Por outro lado, não se tem notícia de decisões peremptórias em eventuais questionamentos a respeito da constitucionalidade das mencionadas alterações perante o Supremo Tribunal Federal via Ação Direta de Inconstitucionalidade ou outra forma de controle de constitucionalidade concentrado. Assim, ao menos em tese, deve-se interpretar a legislação segundo o Princípio da Presunção de Constitucionalidade das leis, para quaisquer transações a serem realizadas no período compreendido entre o início da vigência da Lei nº 14.382/2022 e a incerta e ocasional possibilidade declaração de inconstitucionalidade.


O Princípio da Concentração dos Atos na Matrícula é considerado por muitos como estímulo à livre circulação de bens e favorável aos propósitos econômicos. A Sociedade Brasileira vem, há muito, buscando a desburocratização e a supressão dos entraves econômicos, sendo a edição da Lei nº 13.097/2015, ratificada pela Lei nº 14.382/2022, creditada como mais um exemplo da trajetória neste sentido.

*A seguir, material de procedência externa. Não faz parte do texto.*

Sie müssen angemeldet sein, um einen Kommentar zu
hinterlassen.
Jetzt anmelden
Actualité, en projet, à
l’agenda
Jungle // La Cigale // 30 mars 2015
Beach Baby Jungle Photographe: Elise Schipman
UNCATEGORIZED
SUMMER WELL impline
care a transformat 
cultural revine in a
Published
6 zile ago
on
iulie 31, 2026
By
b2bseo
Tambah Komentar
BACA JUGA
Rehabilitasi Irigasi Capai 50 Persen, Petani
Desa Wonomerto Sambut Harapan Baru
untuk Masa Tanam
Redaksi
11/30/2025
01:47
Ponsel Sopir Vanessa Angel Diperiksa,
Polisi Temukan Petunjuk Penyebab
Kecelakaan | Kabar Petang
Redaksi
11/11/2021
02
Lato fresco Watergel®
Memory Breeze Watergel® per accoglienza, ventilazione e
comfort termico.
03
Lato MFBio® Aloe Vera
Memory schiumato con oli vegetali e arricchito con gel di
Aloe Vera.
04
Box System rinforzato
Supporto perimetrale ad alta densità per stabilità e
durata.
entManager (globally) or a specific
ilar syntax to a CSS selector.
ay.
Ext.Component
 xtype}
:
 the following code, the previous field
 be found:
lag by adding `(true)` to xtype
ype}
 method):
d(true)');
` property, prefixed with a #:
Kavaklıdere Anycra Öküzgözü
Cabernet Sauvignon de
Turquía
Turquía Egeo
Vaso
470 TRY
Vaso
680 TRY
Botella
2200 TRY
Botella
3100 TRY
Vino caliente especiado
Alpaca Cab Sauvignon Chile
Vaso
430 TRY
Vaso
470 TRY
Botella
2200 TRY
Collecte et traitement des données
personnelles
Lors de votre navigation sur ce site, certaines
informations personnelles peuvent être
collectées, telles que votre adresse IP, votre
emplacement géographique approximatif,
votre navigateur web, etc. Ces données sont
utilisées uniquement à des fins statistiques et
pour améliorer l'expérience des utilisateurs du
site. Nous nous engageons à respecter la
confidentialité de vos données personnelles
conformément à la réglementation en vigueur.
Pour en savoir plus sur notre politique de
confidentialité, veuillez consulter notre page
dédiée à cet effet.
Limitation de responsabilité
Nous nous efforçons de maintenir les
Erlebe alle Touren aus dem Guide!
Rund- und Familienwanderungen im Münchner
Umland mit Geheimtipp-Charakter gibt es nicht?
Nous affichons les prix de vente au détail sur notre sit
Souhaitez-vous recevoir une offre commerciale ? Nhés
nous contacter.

Contudo, salvo melhor juízo, as discussões a respeito da aplicação das normas do CPC/15 sem a orientação das modificações introduzidas pela Lei nº 14.382/2022 no art. 54 da Lei nº 13.097/2015 poderiam, ainda, alcançar e resultar nas consequências indesejadas de ambos os campos de análise da auditoria jurídica imobiliária acima mencionadas, de forma que a recomendação continua a ser de realização de análise dos documentos relativos ao imóvel, juntamente com documentos e certidões de distribuição do atual proprietário e de seus antecessores. Até que tenha se formado verdadeira jurisprudência sobre o tema, será a maneira mais segura de evitar os riscos e custos, dispensando o adquirente de boa-fé da necessidade de apresentar defesa na hipótese de alegação de realização de alienação fraudulenta.